Don’t get me wrong: I loved Mrs. Doubtfire a LOT. The cast was phenomenal, and the songs were great, if sometimes hard to hear. (That can be excused, though, since it was an invited dress.) But it seems that the writing team of the Kirkpatrick brothers and John O’Farrell can only write chaos and hilarity. (Doubtfire’s version of Something Rotten’s omelette number is a number about cooking chicken, with 10 tap dancing Siri chefs.)
If you’ve seen the movie of Mrs. Doubtfire, it may seem like that’s the kind of writer a show like this needs. But here’s the thing: Something Rotten was pure musical comedy with a dash of heart mixed in. But Doubtfire is heart, sautéed in pure musical comedy. And when it comes time to write a song with real soul, it seems the writers slink immediately to “Love matters.” And this message is absolutely fine to have in a musical, as long as it’s not thrown at the audience constantly. So that’s one reason Doubtfire isn’t as earnest as it could, and should, be.

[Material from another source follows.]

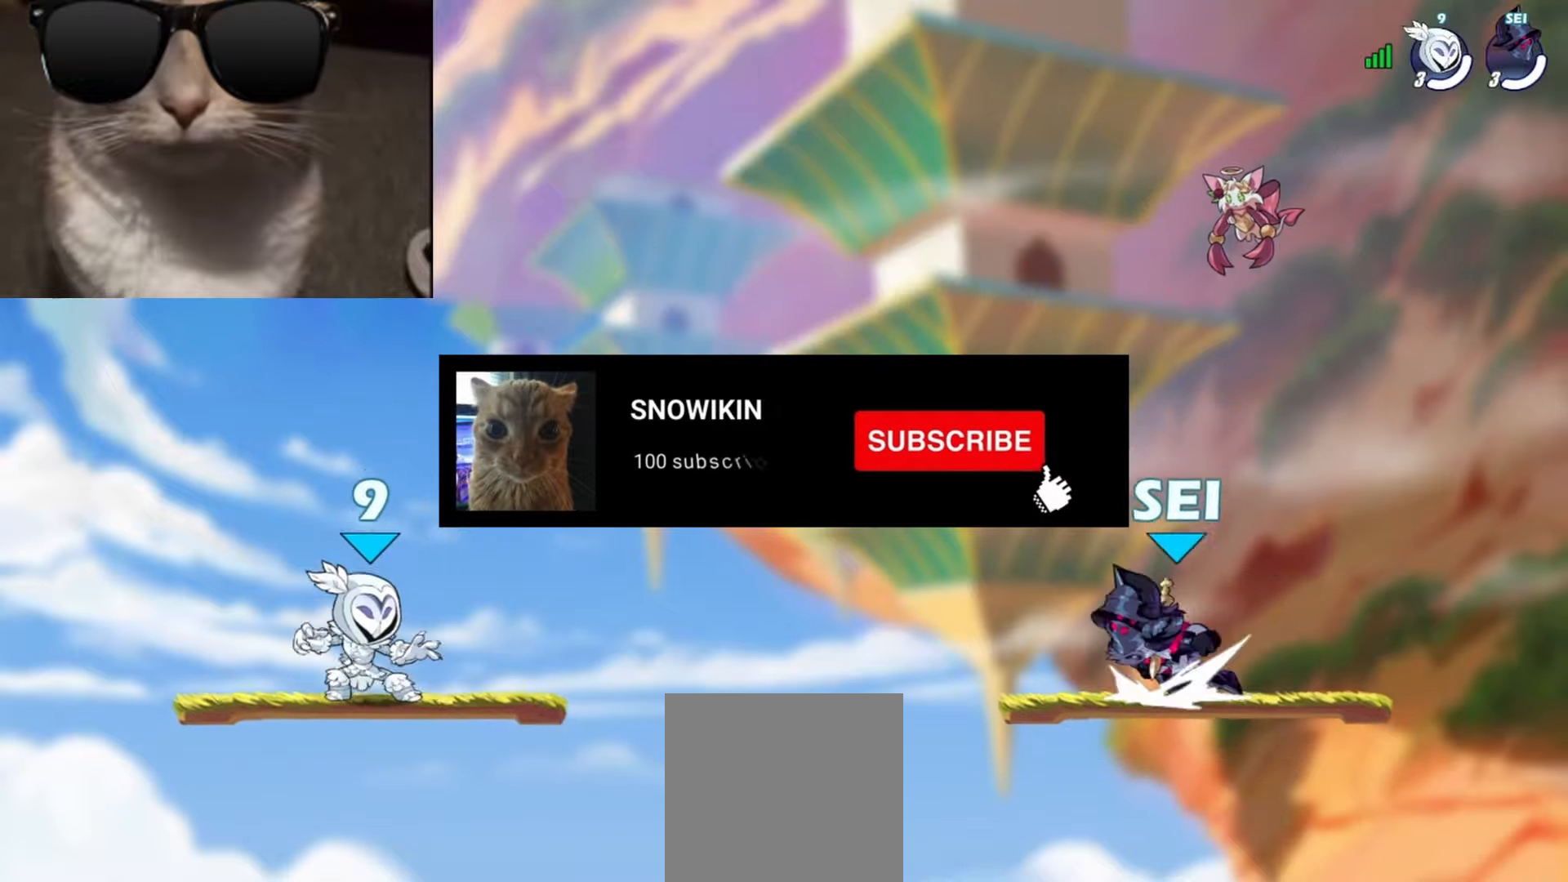
{"buttons": [], "left_stick": "center", "events": [[167, "left_stick", "left"], [250, "left_stick", "right"], [317, "left_stick", "left"], [417, "left_stick", "up-right"], [433, "A", "down"], [500, "A", "up"], [500, "left_stick", "center"]]}
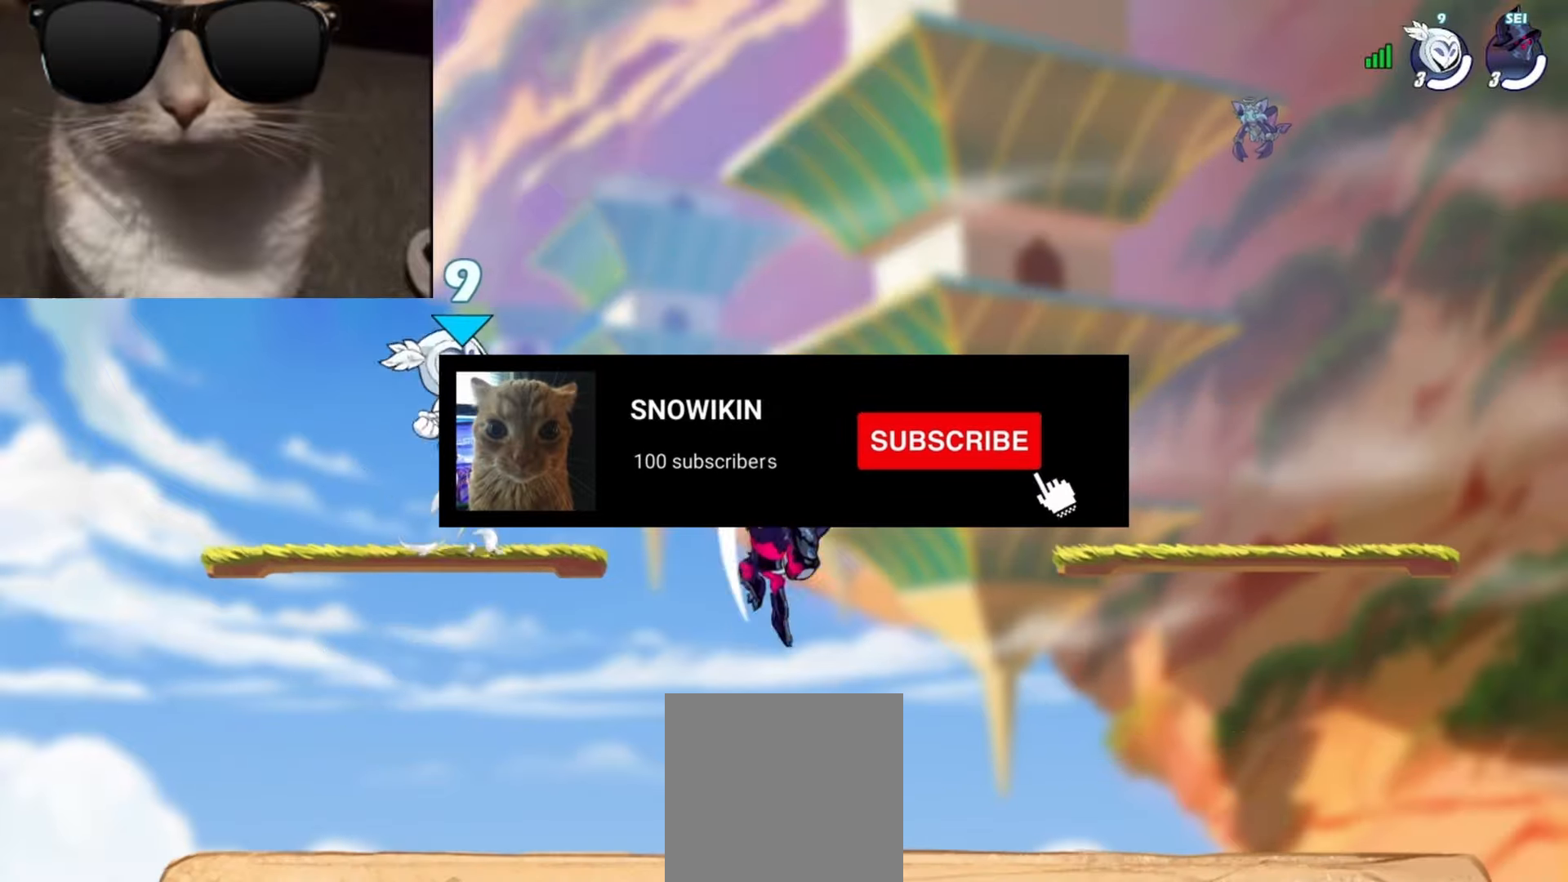
{"buttons": [], "left_stick": "up-right", "events": [[33, "left_stick", "right"], [133, "A", "down"], [233, "A", "up"], [383, "A", "down"], [383, "left_stick", "left"], [433, "left_stick", "up-right"], [483, "A", "up"]]}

And then there’s the inevitable comparisons to Tootsie, last season’s musical comedy that won over everybody’s hearts, until it suddenly didn’t. Tootsie closed last year after theater fans rejected it for being anti-trans and sexist. And this show, while it could have the same problem, could not be more different. Tootsie is about taking a job from women by pretending to be one. To quote Rob McClure at BroadwayCon, though, “We tried very hard to make sure the punchline was never that it was a man in a dress. Because that’s not funny.” Furthermore, Mrs. Doubtfire is about a man taking a job as a nanny to be with his family. Those two things could not be more different. And even if Tootsie was as sensitive as Doubtfire, the quick changes are less impressive. So that’s something Doubtfire has going for it.
I would be remiss without mentioning Rob McClure’s amazing role in this show. He knocks it out of the park, performing an insanely difficult role with ease and grace in a way that few performers can. He carries so much of the show, though, that I don’t know what it would be like without him.
To summarize, Mrs. Doubtfire is a brilliantly hilarious show that has trouble finding the balance between brilliantly hilarious and touching, but when it tips towards hilarious, it’s brilliant in a way that most musicals aren’t. I’m really glad I got to see it.
Quickly - act one was basically perfect. The first half of Act two though felt like a completely different show. The huge number with all the Doubtfire’s and the enormous mask and hands (wasn’t this also in Billy Elliot with Thatcher?) needs to go. There’s no reason for the social worker to have a production number that big that just stops the show for no reason.
Jordan Catalano said: "Quickly - act one was basically perfect. The first half of Act two though felt like a completely different show. The huge number with all the Doubtfire’s and the enormous mask and hands (wasn’t this also in Billy Elliot with Thatcher?) needs to go. There’s no reason for the social worker to have a production number that big that just stops the show for no reason."
Sounds like my feelings towards Something Rotten. I adored Act 1 and thought Act 2 was a giant mess.
Act two isn’t a giant mess, it’s just very uneven for the first half. It’s a tough thing to get right because the movie is also quite serious in the issues it deals with. And that leads me to something I did love and want to give special props to the show for - the songs dealing with divorce. I don’t know that I’ve ever seen a musical (and someone will correct me if I’m wrong) that deals with that. There’s a song with the three kids in act one where they’re very angry and wondering if they’re to blame and then Lydia’s song with her dad at the end of the show about how a parents love for their children after a divorce will never change. Really great stuff that I don’t think has ever been addressed in a musical.
Jordan Catalano said: "There’s a song with the three kids in act one where they’re very angry and wondering if they’re to blame..."
Do you mean "What The Hell"? There's a clip of that song from BroadwayCon and I keep going back to it for some reason. Analise Scarpaci really kills it as Lydia.
Does anyone else feel like with the prosthetics widening his face, the wig should be bigger/styled differently to compensate? The color also feels very aggressive like a brassy platinum blonde but maybe it reads differently under the stage lights.